Both DaskDF and Koalas make no guarantees about the order of rows in the DataFrame. This is because DaskDF sorts the
index for optimization purposes to speed up computations that involve the row index; and as a result, it does not support user-specified order. Likewise, Koalas does not support ordering by default because it will lead to a performance overhead when operating on distributed datasets.
DaskDF additionally does not support multi-indexing or sorting. DaskDF sorts the data based on a single set of row labels for fast row lookups, and builds an indexing structure based on these row labels. Data is both logically and physically stored in the same order. As a result, DaskDF does not support a sort function.
Modin reproduces the intuitive behavior in pandas where the order of the DataFrame is preserved, and supports multi-indexing. Enforcing ordering on a parallel dataframe system like Modin requires non-trivial effort that involves decoupling of the logical and physical representation of the data, enabling the order to be lazily kept up-to-date, but eagerly computed based on user needs (See Section 4.2 in our recent paper). Modin abstracts away the physical representation of the data and provides an ordered view that is consistent with user’s expectations.
Compatibility with Computational Frameworks#
DaskDF and Koalas are meant to be run on Dask and Spark respectively. They are highly tuned to the corresponding frameworks, and cannot be ported to other computational frameworks.
Modin’s highly modular design is architected to run on a variety of systems, and support a variety of APIs. The goal for the extensible design is that users can take the same notebook or script and seamlessly move between different clusters and environments, with Modin being able to support the pandas API on your preexisting infrastructure. Currently, Modin support running on Dask’s compute engine in addition to Ray. The modular design makes it easier for developers to different execution engines or compile to different memory formats.

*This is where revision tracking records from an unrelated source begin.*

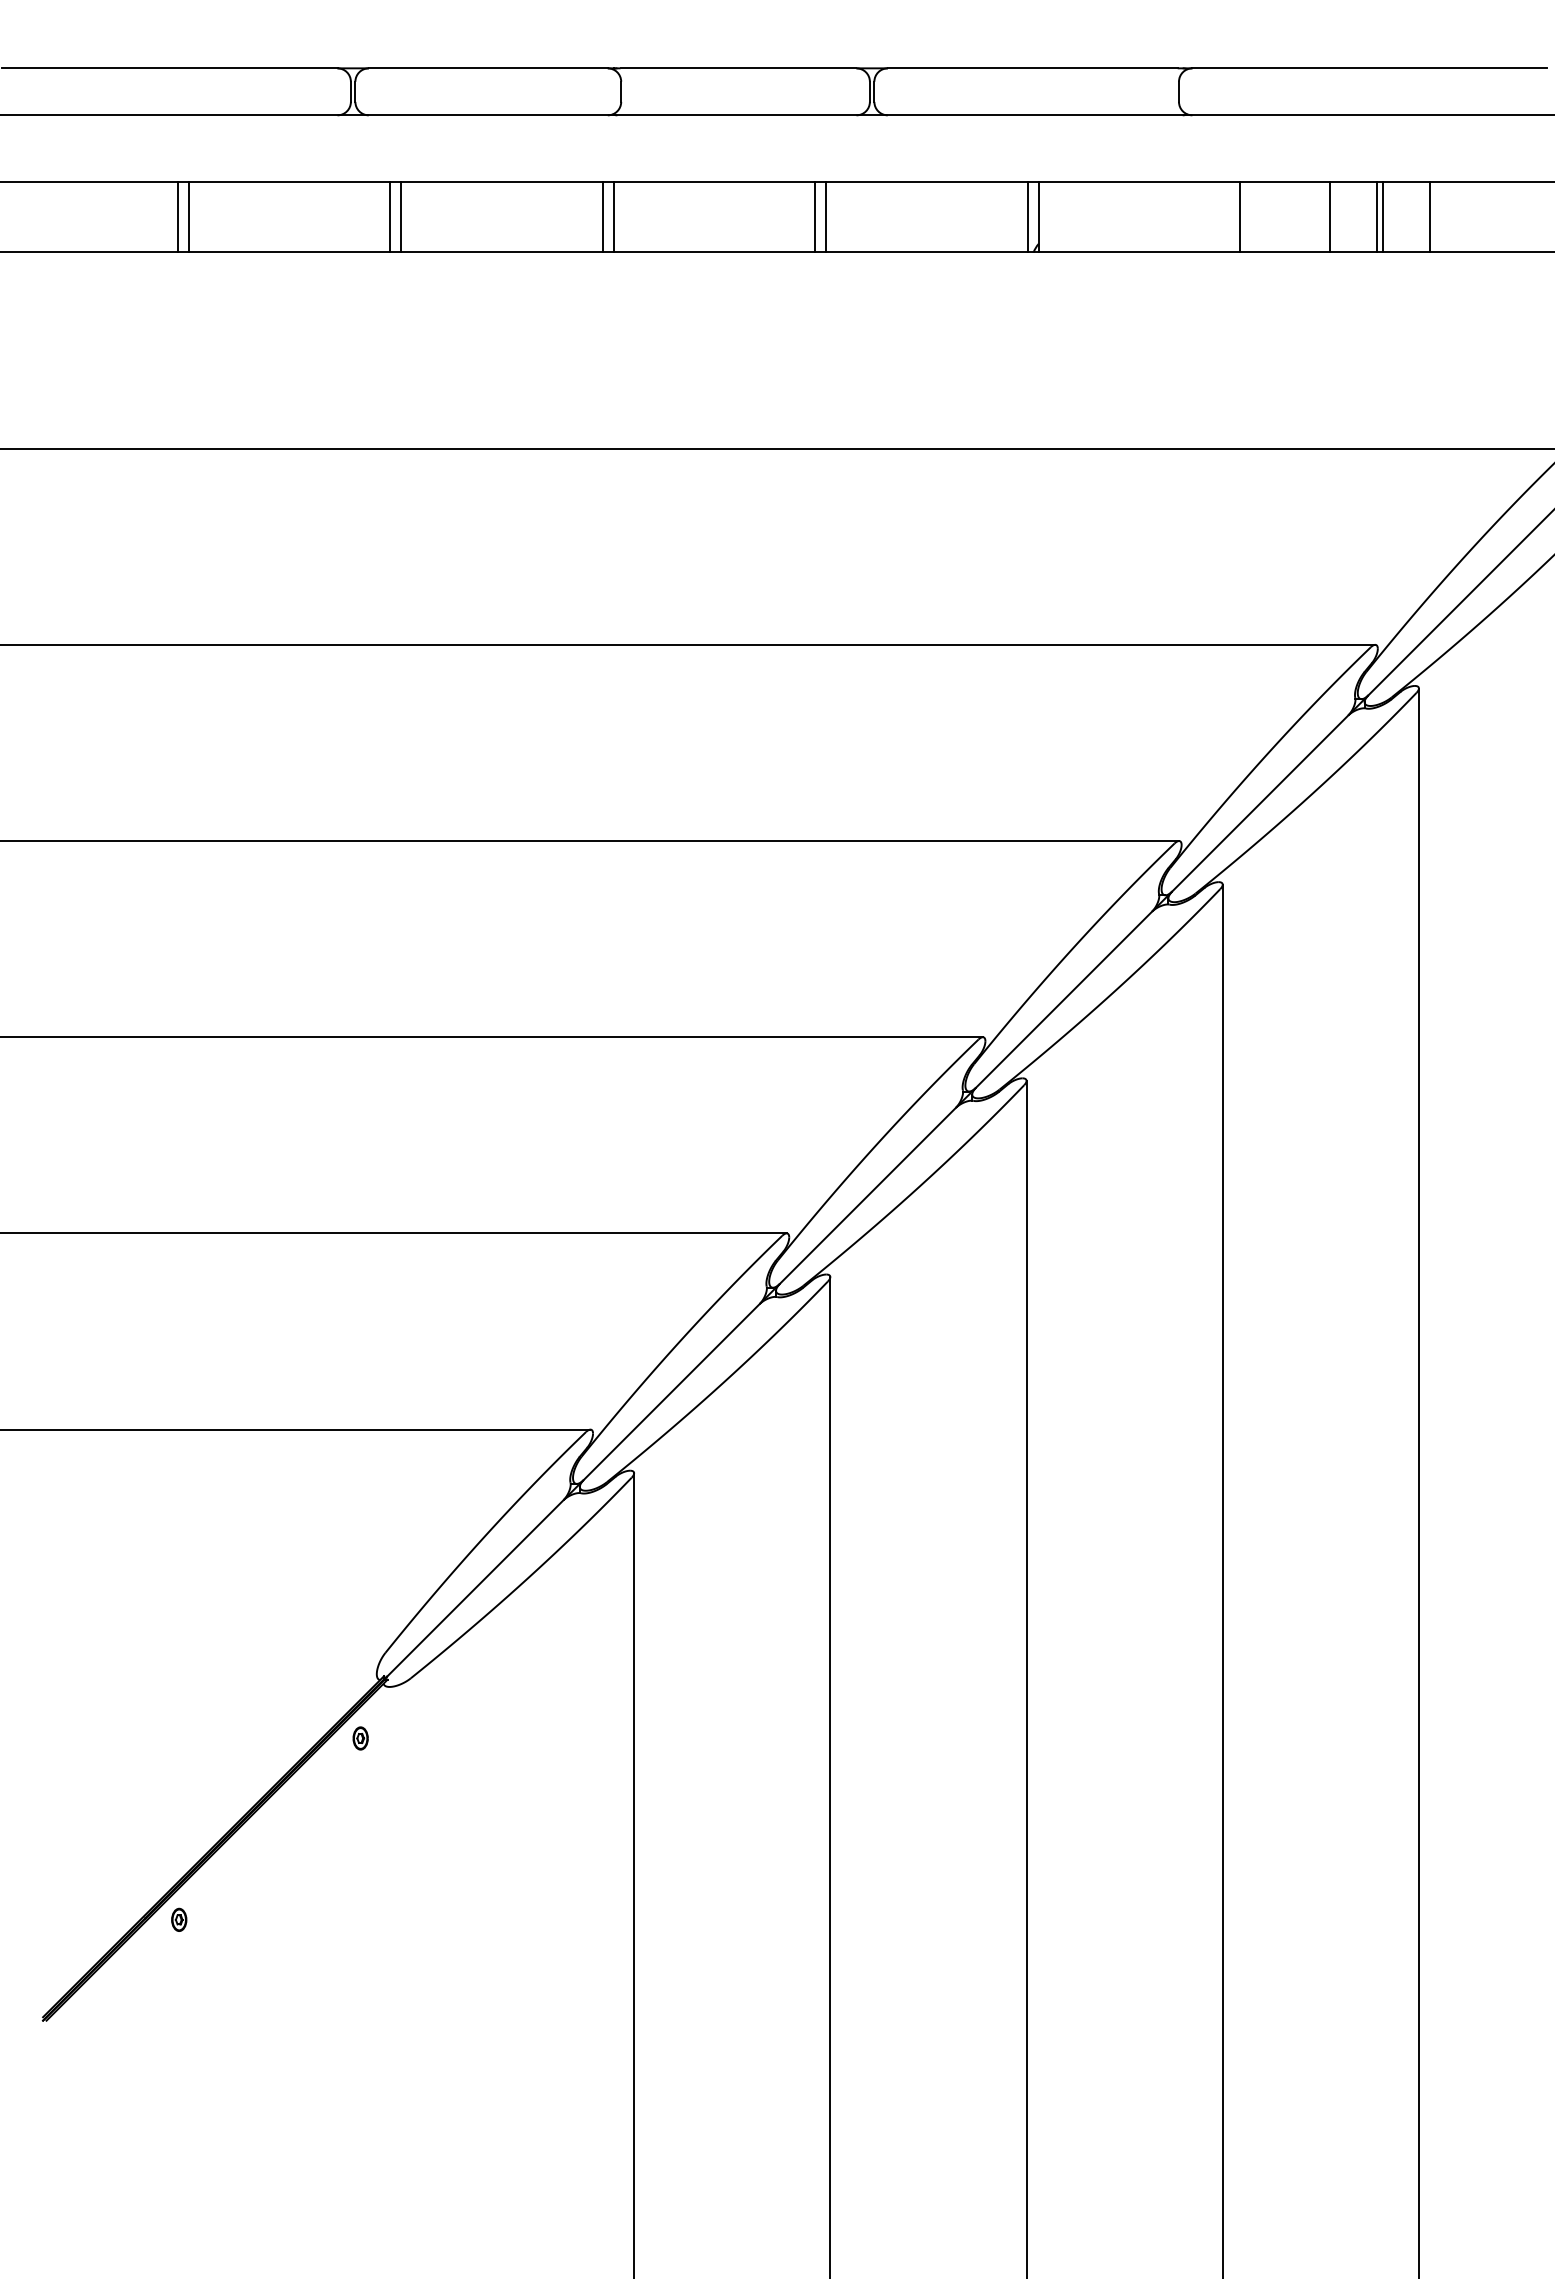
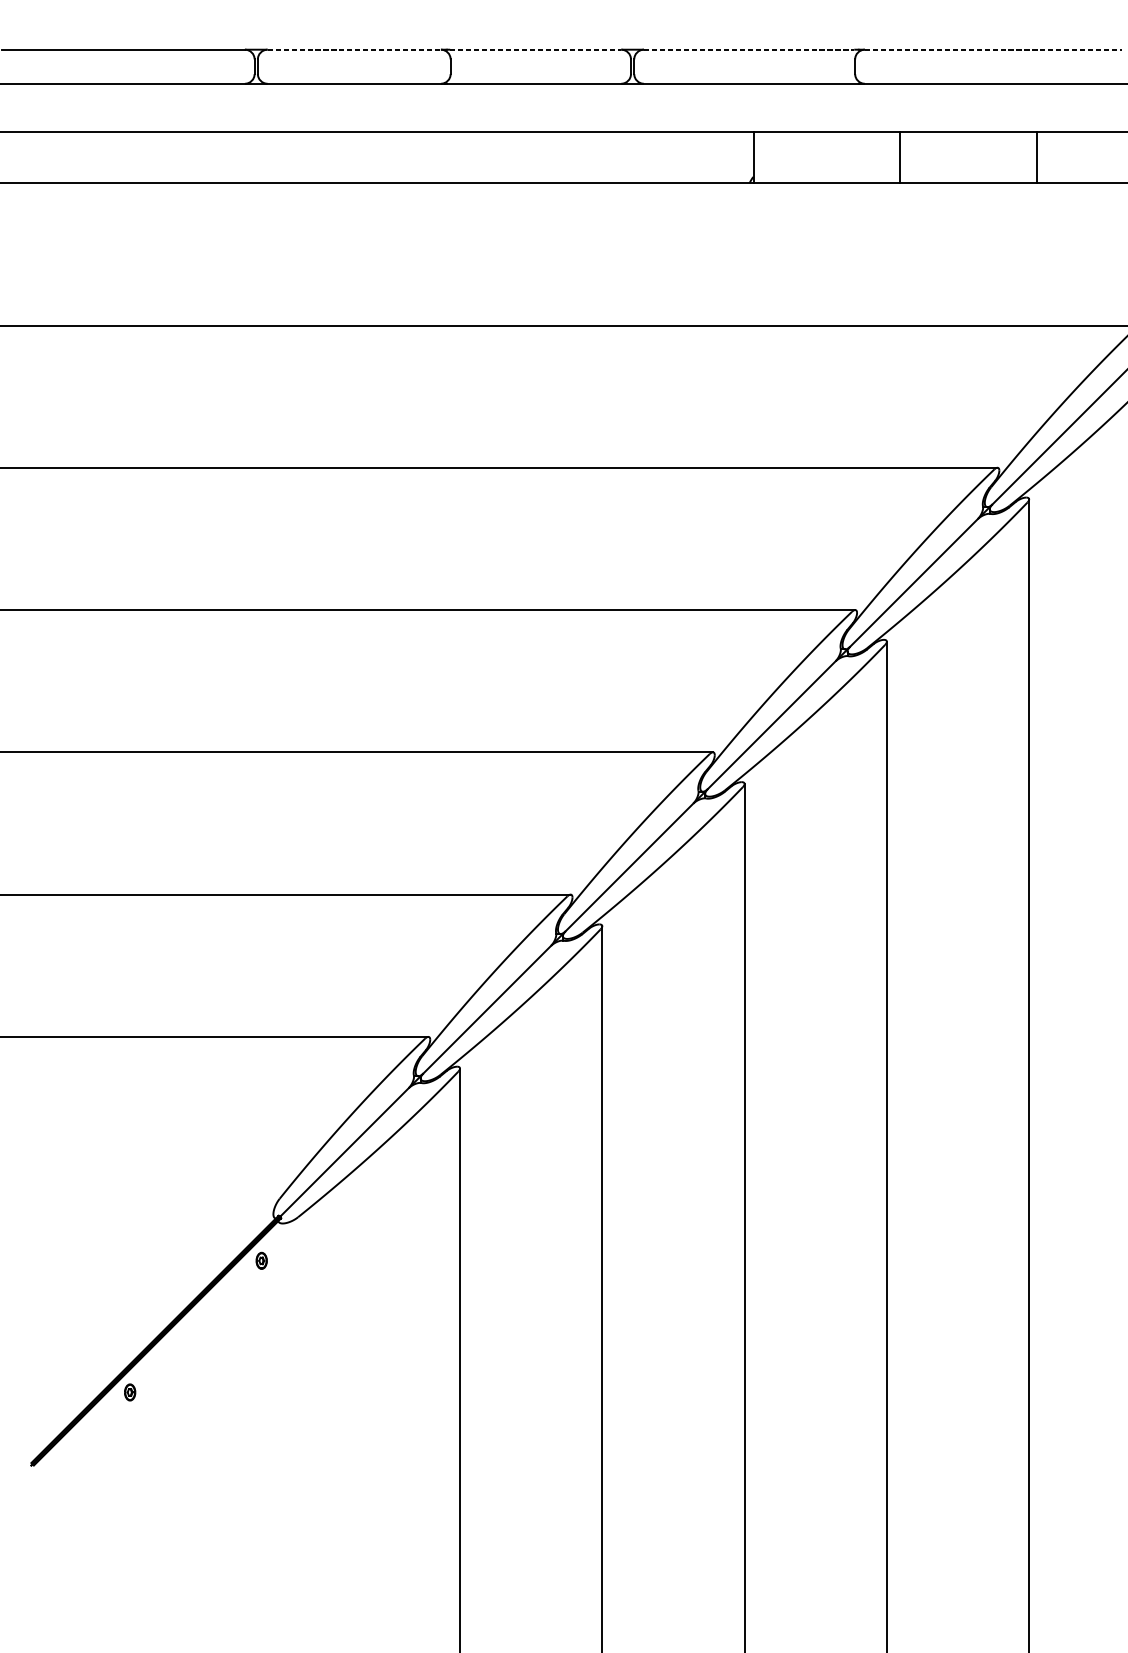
line: (488, 68) -> (354, 49), solid -> dashed
line: (738, 68) -> (535, 49), solid -> dashed
line: (1032, 68) -> (748, 49), solid -> dashed
line: (1370, 68) -> (994, 49), solid -> dashed
line: (177, 217) -> (128, 157), removed
line: (188, 217) -> (136, 157), removed
line: (390, 217) -> (283, 157), removed
line: (401, 217) -> (291, 157), removed
line: (602, 217) -> (437, 157), removed
line: (613, 217) -> (445, 157), removed
line: (815, 217) -> (591, 157), removed
line: (826, 217) -> (599, 157), removed
line: (1027, 217) -> (745, 157), removed
line: (1329, 217) -> (964, 157), removed
line: (1376, 217) -> (998, 157), removed
line: (1383, 217) -> (1003, 157), removed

Modin can run on a Dask cluster in the same way that DaskDF can, but they differ in the ways described above. In addition, Modin is continually expanding to support popular data processing APIs (SQL in addition to pandas, among other DSLs for data processing) while leveraging the same underlying execution framework. Modin’s flexible architecture also means that as the pandas API continues to evolve, Modin can quickly move towards supporting new versions of the pandas API.
On operations supported by all systems, Modin provides substantial speedups. Thanks to its optimized design, Modin is able to take advantage of multiple cores relative to both Koalas and DaskDF to efficiently execute pandas operations. It is notable that Koalas is often slower than pandas, due to the overhead of Spark.
Modin provides substantial speedups even on operators not supported by other systems. Thanks to its flexible partitioning schemes that enable it to support the vast majority of pandas operations — be it row, column, or cell-oriented - Modin provides benefits on operations such as
infer_types. While Koalas performs
join slower than Pandas, Dask failed to support
join on more than 20M rows, likely due poor support for shuffles. Details of the benchmark and additional join experiments can be found in our paper.